De tekst werd gepubliceerd op de site van BBL op 22/07/2021
Adriaan van Dis
Romanschrijvers genieten van een ongeremde vrijheid: een
onbegrensd speelveld voor hun fantasie. Adriaan van Dis heeft bovendien een
uitgebreid boekenpalmares. Het verhaal van Klifi, woede in de republiek
Nederland is eenvoudig. Hij beschrijft de gevolgen van een orkaan en een
overstroming. Voeg er nog een liefdesverlangen en wat bespiegelingen over verleden en toekomst aan
toe, en je bekomt snel een broeierige, emotionele cocktail.
Qua taalbeheersing is Van Dis een lenige grijsaard.
Regelmatig schrijft hij met korte zinnen, uitermate trefzeker en beheerst. Hij
uit openhartig zijn ongenoegen, zowel ten opzichte van de soms schabouwelijk
functionerende overheid (onderdrukking, machtsmisbruik, geweld, desinformatie,
diefstal van persoonlijke gegevens, …) als ten opzichte van het klimaatbeleid.

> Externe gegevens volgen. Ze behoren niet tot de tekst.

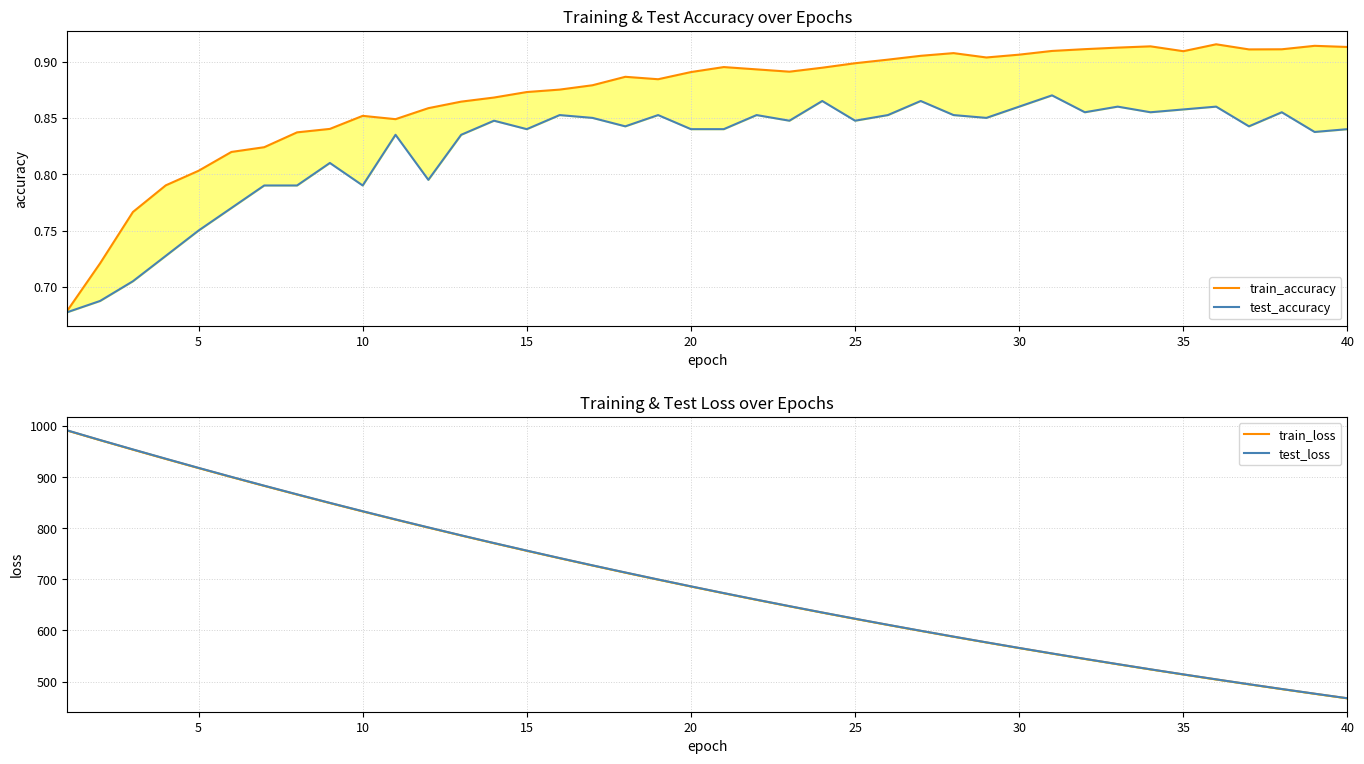

Is it true that train_loss equals 584.4 at 30?

False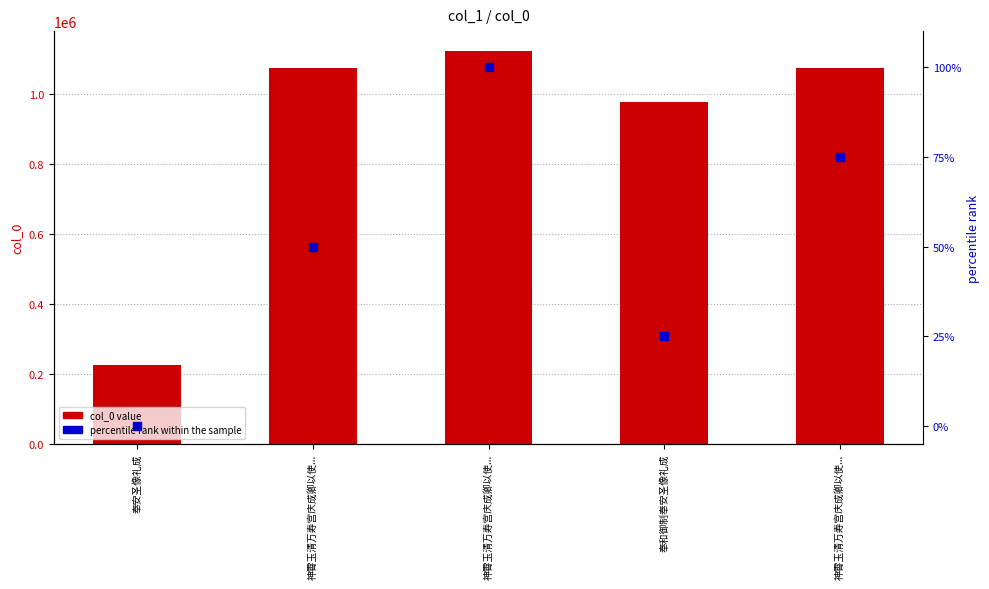

Which series contains the lowest Y value?

percentile rank within the sample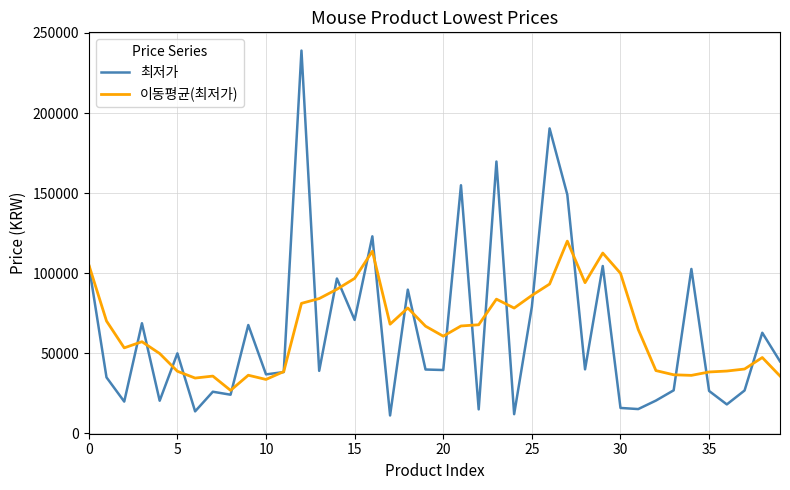

What is the maximum value shown in the chart?

239000.0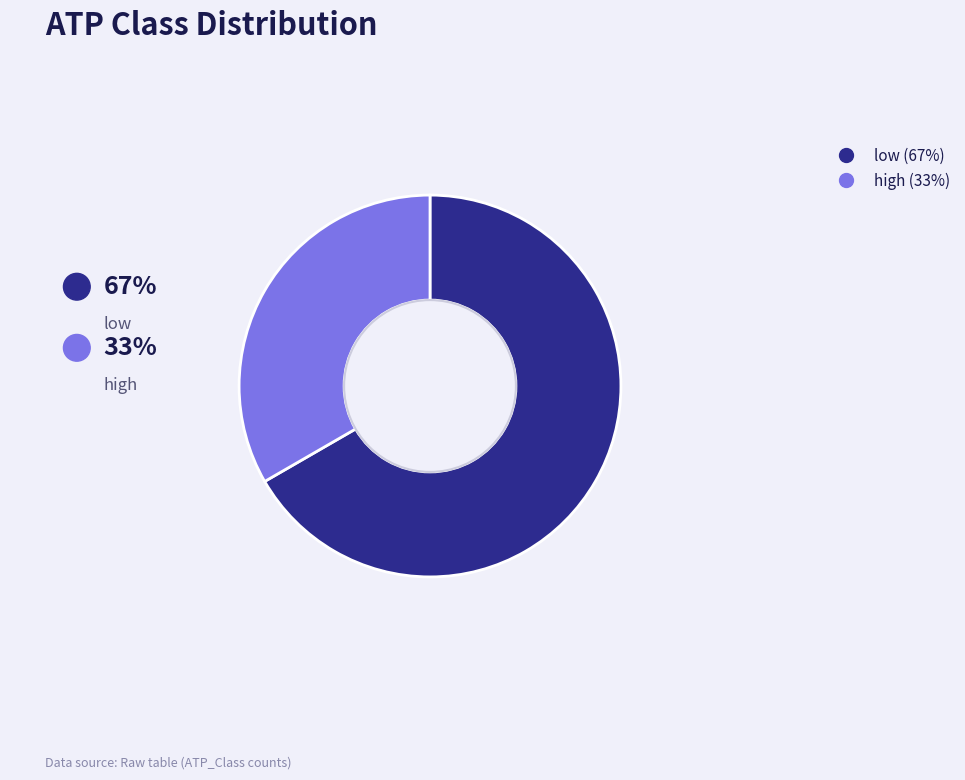

Is there any slice that represents more than half of the pie?

Yes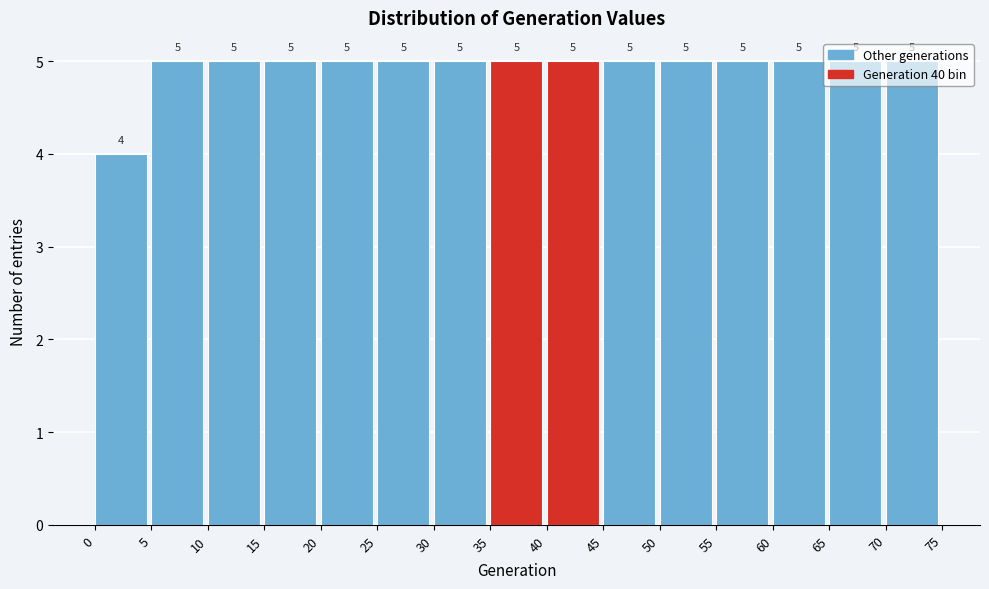

Reading left to right, list every bar in this chart as the range it spans on the x-axis followed by its height.

0 to 5: 4
5 to 10: 5
10 to 15: 5
15 to 20: 5
20 to 25: 5
25 to 30: 5
30 to 35: 5
35 to 40: 5
40 to 45: 5
45 to 50: 5
50 to 55: 5
55 to 60: 5
60 to 65: 5
65 to 70: 5
70 to 75: 5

Hij gebruikt de slachtoffers (migranten/klimaatvluchtelingen), meestal gedrenkt
in ellende, om dikwijls scherpe uitspraken in de mond te nemen, messcherp tot
vilein. Op die manier kan hij ongegeneerd een ongezouten mening kwijt.
Hij stelt de klimaatdiscussie op scherp tussen jong en oud
en tussen het rijke Westen en de ontwikkelende landen. Twee voorbeelden van zijn
rake formuleringen, uiteraard via de mond van een klimaatvluchteling: hij
hekelt het kapitalisme en omschrijft het als “kapotalisme” (geleend van René
ten Bos, hoogleraar filosofie Radboud universiteit Nijmegen).En over het
eeuwigdurende geëmmer over het al of niet aangepast zijn van migranten schrijft
hij “Ik verdom het vluchteling te zijn, wij zijn niet zielig, wij zijn niet
onaangepast, want we hebben ons aangepast aan pech”. Zalig boek, inmiddels al
meer dan 30.000 exemplaren verkocht (eerste druk februari 2021). Voorlopig vind
je het boek in de rubriek “fictie”.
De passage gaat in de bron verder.